- Chinese President Xi Jinping endorsed open-source artificial intelligence model development at the World AI Conference in Shanghai on Friday, casting China as a champion of AI openness and equality in a speech that implicitly criticized US export controls on semiconductors and AI models; Xi’s endorsement of open-source AI is strategically calculated — China has benefited enormously from open-source AI development, particularly through Meta’s Llama models and the domestic success of DeepSeek’s open-weight models, which have allowed Chinese researchers and companies to build competitive AI capabilities without access to the most advanced Nvidia chips that US export controls have restricted.
- The speech positions China in a “digital non-aligned” geopolitical posture directed at the Global South: by championing open-source AI as a path to AI access for developing nations, Xi is offering an alternative narrative to the US framework of controlled AI access through export licensing, chip restrictions, and model access rules; countries in Africa, Southeast Asia, Latin America, and South Asia that have been unable to access US AI chips or closed frontier models are a natural audience for China’s message that open AI development serves global rather than narrow national interests — a framing that serves Chinese soft power objectives while creating friction for US AI export control policy.
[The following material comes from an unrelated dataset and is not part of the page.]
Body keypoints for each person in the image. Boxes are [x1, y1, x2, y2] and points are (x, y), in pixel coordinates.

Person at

- Xi’s open-source endorsement is also a response to the US’s recent tightening of AI model access restrictions: the Trump administration has imposed foreign access restrictions on certain frontier AI models (including temporarily on Anthropic’s Mythos models), and has used AI chip export controls as diplomatic leverage — most recently rewarding the UAE with expanded chip access in exchange for military support in the Iran war; Beijing is offering developing nations an alternative where access to AI tools doesn’t require geopolitical alignment with Washington, and where the most capable openly-available models happen to originate from Chinese research institutions and companies.
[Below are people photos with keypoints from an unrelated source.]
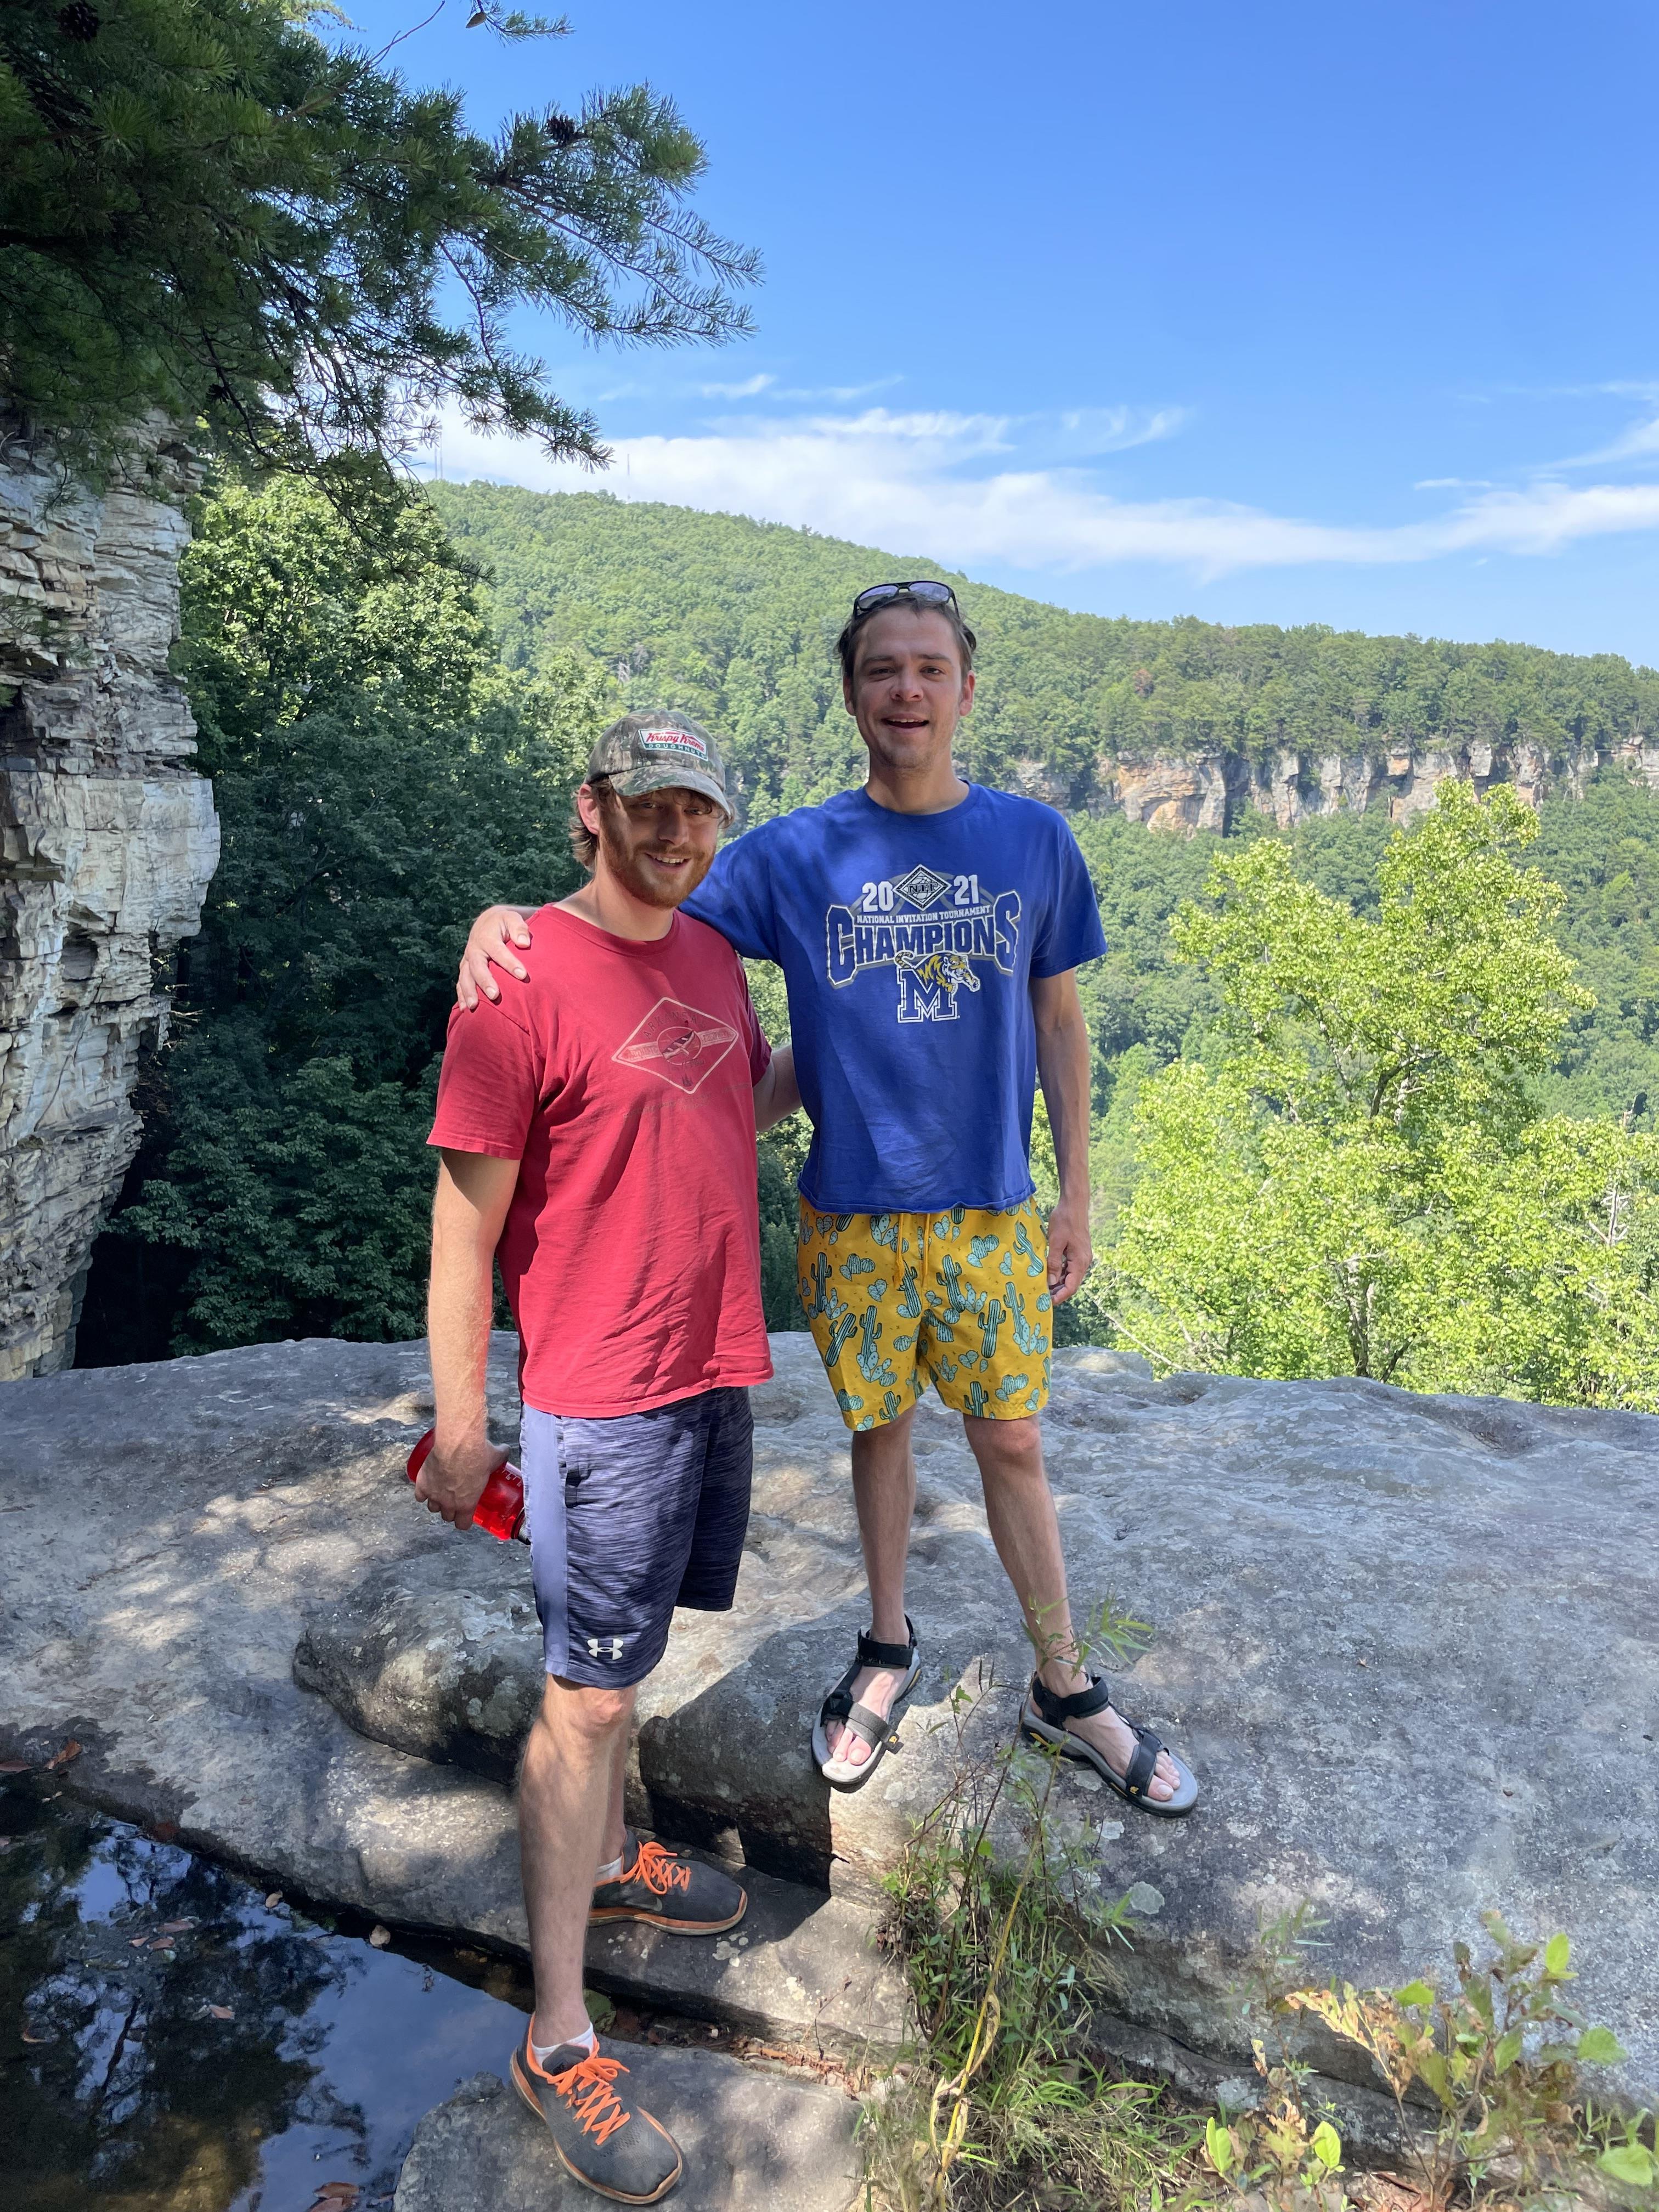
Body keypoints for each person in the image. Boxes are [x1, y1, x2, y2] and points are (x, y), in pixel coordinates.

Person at [458, 585, 1198, 1818]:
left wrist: (1080, 1191)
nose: (906, 690)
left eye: (929, 667)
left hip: (993, 1210)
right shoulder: (796, 853)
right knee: (883, 1432)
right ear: (853, 693)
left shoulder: (1032, 842)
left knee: (1011, 1437)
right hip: (851, 1213)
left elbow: (1059, 1018)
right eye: (882, 670)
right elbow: (634, 911)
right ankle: (889, 1644)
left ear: (966, 687)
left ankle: (1063, 1686)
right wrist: (514, 922)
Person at [419, 707, 800, 2205]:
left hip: (711, 1374)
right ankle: (559, 2036)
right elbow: (463, 1220)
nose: (678, 830)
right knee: (582, 1702)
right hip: (603, 1399)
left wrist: (830, 1057)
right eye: (651, 805)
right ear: (594, 807)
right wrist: (464, 1421)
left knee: (620, 1669)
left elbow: (733, 1099)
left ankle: (609, 1855)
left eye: (700, 808)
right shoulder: (513, 980)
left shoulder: (709, 953)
- The strategic irony is notable: the US has historically championed open internet and information access as democratic values, while China has built the Great Firewall; in the AI era, the US is restricting access to frontier AI through export controls and model licensing while China is advocating for open access; this role reversal in the technology access debate — whether genuine or purely rhetorical — gives China a powerful framing advantage in multilateral AI governance discussions and at institutions like the UN where developing nations have significant collective voice on technology policy.
What Happened?
Chinese President Xi Jinping spoke at the World AI Conference in Shanghai on Friday, endorsing open-source AI development and positioning China as a champion of openness and equality in artificial intelligence. Xi’s remarks implicitly criticized US efforts to protect its lead in AI chips and models through export controls and access restrictions. The speech is part of China’s broader diplomatic push to court developing nations on AI policy, offering open-source Chinese AI models as an alternative to restricted US frontier models.
Why It Matters?
Xi’s open-source AI endorsement is as much geopolitical strategy as technology policy. China has legitimately benefited from open-source AI — DeepSeek’s open-weight models and access to Meta’s Llama have let Chinese developers build at the frontier despite chip export controls — and now Beijing is weaponizing that narrative in the competition for developing-world alignment. If China successfully positions itself as the AI access provider for the Global South while the US is seen as the AI gatekeeper, it reshapes the politics of AI governance at multilateral institutions and potentially accelerates adoption of Chinese AI standards in large emerging market economies.
What’s Next?
Watch for China to follow Xi’s speech with concrete open-source AI initiatives — model releases, technical cooperation agreements, or multilateral AI governance proposals that institutionalize the “open vs. closed” framing at the UN or in BRICS contexts. Also watch the US response: the Biden administration’s AI export control framework is already under review by the Trump administration, and Xi’s speech adds political pressure on Washington to either relax restrictions (to counter China’s openness narrative) or double down on controls (accepting the geopolitical cost of being cast as the AI gatekeeper). DeepSeek’s anticipated IPO will be another signal of how China intends to commercialize its open-source AI leadership globally.